Exercise 8: Second biased run with Alanine dipeptide

#SETTINGS MOLFILE=user-doc/tutorials/trieste-3/aladip/aladip.pdb
# vim:ft=plumed
MOLINFO STRUCTURE=aladip.pdb

phi: TORSION ATOMS=@phi-2
psi: TORSION ATOMS=@psi-2


MATHEVAL ...
ARG=phi 
LABEL=tripleg
FUNC=exp(k1*cos(x-a1))+exp(k2*cos(x-a2))+exp(k3*cos(x+a3))
PERIODIC=NO
... MATHEVAL

b: BIASVALUE ARG=tripleg

__FILL__

ENDPLUMED

With this third simulation it should be possible to visit both regions as a function on the phi torsion.
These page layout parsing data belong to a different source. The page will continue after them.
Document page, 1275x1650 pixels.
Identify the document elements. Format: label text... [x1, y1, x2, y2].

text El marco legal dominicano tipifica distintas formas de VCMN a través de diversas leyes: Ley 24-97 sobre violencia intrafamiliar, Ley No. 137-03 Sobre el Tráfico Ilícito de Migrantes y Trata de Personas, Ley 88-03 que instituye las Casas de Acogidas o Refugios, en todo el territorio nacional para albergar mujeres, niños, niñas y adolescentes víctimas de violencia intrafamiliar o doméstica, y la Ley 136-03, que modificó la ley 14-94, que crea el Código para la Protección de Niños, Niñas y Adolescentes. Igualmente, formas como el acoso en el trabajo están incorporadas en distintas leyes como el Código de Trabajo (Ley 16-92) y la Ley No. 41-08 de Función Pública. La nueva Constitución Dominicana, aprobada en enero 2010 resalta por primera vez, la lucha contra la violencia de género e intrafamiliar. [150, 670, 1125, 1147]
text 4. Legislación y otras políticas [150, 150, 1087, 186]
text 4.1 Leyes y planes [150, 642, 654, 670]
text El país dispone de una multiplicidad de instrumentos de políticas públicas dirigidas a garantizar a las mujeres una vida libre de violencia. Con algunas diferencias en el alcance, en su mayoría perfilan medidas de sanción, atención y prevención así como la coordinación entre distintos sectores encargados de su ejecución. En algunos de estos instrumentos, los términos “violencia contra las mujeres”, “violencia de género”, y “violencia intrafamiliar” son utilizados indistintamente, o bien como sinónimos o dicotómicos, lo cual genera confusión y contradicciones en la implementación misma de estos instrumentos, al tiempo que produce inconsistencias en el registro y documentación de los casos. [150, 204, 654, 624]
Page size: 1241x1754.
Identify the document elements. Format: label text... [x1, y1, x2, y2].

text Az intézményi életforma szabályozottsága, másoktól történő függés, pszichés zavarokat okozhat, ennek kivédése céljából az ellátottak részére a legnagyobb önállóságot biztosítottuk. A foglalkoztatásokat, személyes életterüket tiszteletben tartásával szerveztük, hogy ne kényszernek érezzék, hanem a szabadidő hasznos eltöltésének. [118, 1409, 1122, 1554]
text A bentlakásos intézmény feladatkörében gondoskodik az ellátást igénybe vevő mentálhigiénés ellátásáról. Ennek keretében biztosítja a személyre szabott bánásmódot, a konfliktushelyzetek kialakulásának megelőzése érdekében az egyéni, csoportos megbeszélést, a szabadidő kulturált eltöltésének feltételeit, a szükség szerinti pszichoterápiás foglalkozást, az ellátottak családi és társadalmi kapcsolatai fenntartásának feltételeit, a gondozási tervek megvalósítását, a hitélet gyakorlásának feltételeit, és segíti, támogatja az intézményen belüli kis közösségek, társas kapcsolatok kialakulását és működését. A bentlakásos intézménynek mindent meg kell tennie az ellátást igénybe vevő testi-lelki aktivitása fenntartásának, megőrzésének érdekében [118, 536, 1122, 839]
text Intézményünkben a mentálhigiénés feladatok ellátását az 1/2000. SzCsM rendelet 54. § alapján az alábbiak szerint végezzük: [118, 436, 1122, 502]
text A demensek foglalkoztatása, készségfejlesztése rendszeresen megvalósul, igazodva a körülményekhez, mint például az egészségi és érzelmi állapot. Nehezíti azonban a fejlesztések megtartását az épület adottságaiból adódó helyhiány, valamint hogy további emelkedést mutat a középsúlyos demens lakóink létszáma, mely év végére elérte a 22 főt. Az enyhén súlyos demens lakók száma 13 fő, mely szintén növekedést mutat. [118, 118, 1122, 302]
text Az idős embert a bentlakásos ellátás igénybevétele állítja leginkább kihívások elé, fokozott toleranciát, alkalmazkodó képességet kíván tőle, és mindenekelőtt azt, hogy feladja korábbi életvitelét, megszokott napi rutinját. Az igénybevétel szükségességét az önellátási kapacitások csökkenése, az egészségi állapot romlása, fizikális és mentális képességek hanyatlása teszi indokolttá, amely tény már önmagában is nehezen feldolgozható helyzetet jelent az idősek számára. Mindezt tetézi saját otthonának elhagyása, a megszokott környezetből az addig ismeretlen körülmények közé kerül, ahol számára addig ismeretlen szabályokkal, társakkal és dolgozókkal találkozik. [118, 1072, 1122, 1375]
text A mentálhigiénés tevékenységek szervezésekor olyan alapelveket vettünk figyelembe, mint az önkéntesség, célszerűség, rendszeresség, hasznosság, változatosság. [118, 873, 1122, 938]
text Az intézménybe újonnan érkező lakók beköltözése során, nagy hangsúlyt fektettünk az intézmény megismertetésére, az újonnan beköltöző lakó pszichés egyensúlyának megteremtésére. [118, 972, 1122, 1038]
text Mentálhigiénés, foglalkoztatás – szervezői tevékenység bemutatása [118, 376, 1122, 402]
Now it is possible to reweight the sampling and obtain a better free energy estimate along phi.

#SETTINGS MOLFILE=user-doc/tutorials/trieste-3/aladip/aladip.pdb
# vim:ft=plumed
MOLINFO STRUCTURE=aladip.pdb

phi: TORSION ATOMS=@phi-2
psi: TORSION ATOMS=@psi-2

MATHEVAL ...
ARG=phi 
LABEL=tripleg
FUNC=__FILL__
PERIODIC=NO
... MATHEVAL

b: BIASVALUE ARG=tripleg
as: REWEIGHT_BIAS TEMP=298
hhphi: HISTOGRAM ARG=phi STRIDE=10 GRID_MIN=-pi GRID_MAX=pi GRID_BIN=600 BANDWIDTH=0.05 LOGWEIGHTS=as
hhpsi: HISTOGRAM ARG=psi STRIDE=10 GRID_MIN=-pi GRID_MAX=pi GRID_BIN=600 BANDWIDTH=0.05 LOGWEIGHTS=as
ffphi: CONVERT_TO_FES GRID=hhphi TEMP=298
ffpsi: CONVERT_TO_FES GRID=hhpsi TEMP=298

DUMPGRID GRID=ffphi FILE=ffphi.dat
DUMPGRID GRID=ffpsi FILE=ffpsi.dat

PRINT ARG=phi,psi FILE=colvar.dat STRIDE=10

If you have time you can extend this in two-dimensions using at the same time the phi and psi collective variables.